• WORK INSTRUCTION A: From the passage about the church as a resurrection people, write out the words from "The new things" up to and including "season of change.".
• WORK INSTRUCTION B: Which Bible verse does the passage about the church as a resurrection people cite?

We are a resurrection people in the church. Our witness and hope is rooted the resurrection of Jesus Christ. We are believers in God who is able to accomplish abundantly far more than all we can ask or imagine (Ephesians 3:20). The new thing God is doing requires that we let go of ourselves and fully rely on God through Jesus Christ.

The new things God is doing invites us to be present with heart and in spirit to hearing God in new ways as we live into this twenty-first century. Even as we move through this season of COVID-19, we are seeing congregations adapt to new ways of being church. As social distancing and isolation continues for many, the church has taken to Zoom and other platforms and are seeing an increase in numbers. People are joining the church from their homes. They are visiting the church from their homes, sometimes joining services across the miles. This is a new thing, it may not be the only new thing – we can start celebrating what we see breaking forth around us in this season of change.

• DATASET CONTENT:
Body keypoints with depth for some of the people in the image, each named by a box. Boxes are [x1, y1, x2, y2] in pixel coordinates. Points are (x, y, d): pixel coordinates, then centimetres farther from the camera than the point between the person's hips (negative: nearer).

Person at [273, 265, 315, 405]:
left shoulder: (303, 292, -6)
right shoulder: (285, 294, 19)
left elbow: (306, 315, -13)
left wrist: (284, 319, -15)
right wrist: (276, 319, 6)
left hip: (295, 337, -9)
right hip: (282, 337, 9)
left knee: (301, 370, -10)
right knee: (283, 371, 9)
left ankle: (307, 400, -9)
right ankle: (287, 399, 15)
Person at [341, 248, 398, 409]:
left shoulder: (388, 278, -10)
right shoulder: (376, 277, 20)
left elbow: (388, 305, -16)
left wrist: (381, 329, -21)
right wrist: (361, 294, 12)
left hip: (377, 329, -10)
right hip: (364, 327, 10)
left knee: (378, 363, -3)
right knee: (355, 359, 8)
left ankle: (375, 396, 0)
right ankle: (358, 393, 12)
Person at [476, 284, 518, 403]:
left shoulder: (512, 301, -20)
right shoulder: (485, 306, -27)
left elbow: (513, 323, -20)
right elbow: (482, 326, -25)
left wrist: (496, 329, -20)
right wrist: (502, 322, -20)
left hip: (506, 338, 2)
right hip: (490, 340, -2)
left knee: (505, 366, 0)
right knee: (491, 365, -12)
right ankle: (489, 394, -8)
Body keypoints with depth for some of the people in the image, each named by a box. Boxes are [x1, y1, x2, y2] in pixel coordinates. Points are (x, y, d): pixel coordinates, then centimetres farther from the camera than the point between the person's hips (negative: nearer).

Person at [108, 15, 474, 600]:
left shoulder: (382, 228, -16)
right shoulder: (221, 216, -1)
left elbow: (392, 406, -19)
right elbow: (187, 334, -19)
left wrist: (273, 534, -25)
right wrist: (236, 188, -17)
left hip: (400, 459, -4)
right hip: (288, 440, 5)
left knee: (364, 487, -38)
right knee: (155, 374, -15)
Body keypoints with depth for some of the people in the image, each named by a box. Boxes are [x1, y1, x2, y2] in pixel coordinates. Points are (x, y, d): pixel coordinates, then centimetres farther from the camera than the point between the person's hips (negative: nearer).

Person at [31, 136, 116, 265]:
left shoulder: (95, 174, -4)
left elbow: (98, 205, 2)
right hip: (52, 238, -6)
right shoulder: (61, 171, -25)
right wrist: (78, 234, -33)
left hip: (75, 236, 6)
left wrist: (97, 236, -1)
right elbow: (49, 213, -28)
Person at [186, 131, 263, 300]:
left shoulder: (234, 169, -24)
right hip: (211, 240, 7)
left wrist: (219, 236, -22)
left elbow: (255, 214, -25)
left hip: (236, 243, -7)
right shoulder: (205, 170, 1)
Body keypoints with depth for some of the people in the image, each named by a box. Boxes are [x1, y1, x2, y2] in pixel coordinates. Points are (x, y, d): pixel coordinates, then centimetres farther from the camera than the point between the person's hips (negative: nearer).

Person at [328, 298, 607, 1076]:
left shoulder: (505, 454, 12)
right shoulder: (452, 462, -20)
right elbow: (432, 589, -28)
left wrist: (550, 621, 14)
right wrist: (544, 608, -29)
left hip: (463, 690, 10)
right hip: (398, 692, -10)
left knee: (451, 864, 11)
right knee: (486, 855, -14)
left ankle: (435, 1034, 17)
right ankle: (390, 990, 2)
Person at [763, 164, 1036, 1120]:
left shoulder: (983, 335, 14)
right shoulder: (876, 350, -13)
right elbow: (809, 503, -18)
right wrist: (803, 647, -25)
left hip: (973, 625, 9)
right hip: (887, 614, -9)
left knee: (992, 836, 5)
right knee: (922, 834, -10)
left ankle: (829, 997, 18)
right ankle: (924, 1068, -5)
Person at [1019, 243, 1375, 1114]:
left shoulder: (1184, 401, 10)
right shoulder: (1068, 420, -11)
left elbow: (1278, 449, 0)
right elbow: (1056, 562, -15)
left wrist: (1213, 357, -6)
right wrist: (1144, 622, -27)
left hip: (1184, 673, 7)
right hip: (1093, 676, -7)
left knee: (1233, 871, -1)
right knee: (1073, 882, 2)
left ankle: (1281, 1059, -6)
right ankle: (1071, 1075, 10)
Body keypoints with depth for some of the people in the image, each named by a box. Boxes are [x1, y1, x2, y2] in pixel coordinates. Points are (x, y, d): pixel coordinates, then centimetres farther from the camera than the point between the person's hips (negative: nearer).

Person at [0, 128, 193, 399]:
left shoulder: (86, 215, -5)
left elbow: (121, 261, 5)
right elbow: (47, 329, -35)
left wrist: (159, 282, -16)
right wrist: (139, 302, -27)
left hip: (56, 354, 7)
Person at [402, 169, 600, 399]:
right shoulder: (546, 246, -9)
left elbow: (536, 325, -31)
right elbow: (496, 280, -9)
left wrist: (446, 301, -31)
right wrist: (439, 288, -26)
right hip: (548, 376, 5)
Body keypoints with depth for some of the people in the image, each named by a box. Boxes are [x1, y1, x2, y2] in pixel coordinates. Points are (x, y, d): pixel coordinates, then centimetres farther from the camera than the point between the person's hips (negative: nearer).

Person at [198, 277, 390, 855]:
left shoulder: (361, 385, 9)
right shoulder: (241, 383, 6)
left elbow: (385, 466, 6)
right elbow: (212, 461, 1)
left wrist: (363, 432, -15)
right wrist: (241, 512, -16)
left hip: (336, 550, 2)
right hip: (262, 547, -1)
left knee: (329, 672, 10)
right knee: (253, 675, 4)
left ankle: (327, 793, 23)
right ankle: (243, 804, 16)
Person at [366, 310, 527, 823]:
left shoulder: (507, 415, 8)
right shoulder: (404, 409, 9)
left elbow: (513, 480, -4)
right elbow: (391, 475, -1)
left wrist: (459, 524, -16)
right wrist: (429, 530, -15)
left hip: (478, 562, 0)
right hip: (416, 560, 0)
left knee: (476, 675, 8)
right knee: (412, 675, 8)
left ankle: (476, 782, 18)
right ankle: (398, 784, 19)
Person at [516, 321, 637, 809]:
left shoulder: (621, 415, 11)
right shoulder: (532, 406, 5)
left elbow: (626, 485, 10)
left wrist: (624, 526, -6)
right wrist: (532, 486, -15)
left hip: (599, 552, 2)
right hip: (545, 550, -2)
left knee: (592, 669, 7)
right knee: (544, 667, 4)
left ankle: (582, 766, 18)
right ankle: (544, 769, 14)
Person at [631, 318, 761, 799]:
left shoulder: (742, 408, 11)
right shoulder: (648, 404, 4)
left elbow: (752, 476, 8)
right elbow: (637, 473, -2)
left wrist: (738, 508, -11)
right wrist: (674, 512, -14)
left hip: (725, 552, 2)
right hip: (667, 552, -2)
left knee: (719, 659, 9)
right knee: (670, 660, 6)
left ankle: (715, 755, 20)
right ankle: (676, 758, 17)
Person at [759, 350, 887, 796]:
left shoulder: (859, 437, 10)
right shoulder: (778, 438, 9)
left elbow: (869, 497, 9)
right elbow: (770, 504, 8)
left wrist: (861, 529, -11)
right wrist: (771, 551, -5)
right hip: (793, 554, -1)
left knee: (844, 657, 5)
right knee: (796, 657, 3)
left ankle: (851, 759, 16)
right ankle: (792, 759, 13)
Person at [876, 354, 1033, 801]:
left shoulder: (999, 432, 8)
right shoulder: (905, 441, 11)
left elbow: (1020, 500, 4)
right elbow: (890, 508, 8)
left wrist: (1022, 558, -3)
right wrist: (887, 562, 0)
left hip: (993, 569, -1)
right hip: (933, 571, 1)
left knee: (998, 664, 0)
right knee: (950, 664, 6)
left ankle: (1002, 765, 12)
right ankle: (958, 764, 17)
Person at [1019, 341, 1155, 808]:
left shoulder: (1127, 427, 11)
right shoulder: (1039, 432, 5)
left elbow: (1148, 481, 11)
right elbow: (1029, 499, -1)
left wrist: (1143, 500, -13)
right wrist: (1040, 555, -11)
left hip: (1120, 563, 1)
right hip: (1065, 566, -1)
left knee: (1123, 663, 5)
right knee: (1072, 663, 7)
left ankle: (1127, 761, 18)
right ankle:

• ANSWER AREA A:
The new things God is doing invites us to be present with heart and in spirit to hearing God in new ways as we live into this twenty-first century. Even as we move through this season of COVID-19, we are seeing congregations adapt to new ways of being church. As social distancing and isolation continues for many, the church has taken to Zoom and other platforms and are seeing an increase in numbers. People are joining the church from their homes. They are visiting the church from their homes, sometimes joining services across the miles. This is a new thing, it may not be the only new thing – we can start celebrating what we see breaking forth around us in this season of change.

• ANSWER AREA B: Ephesians 3:20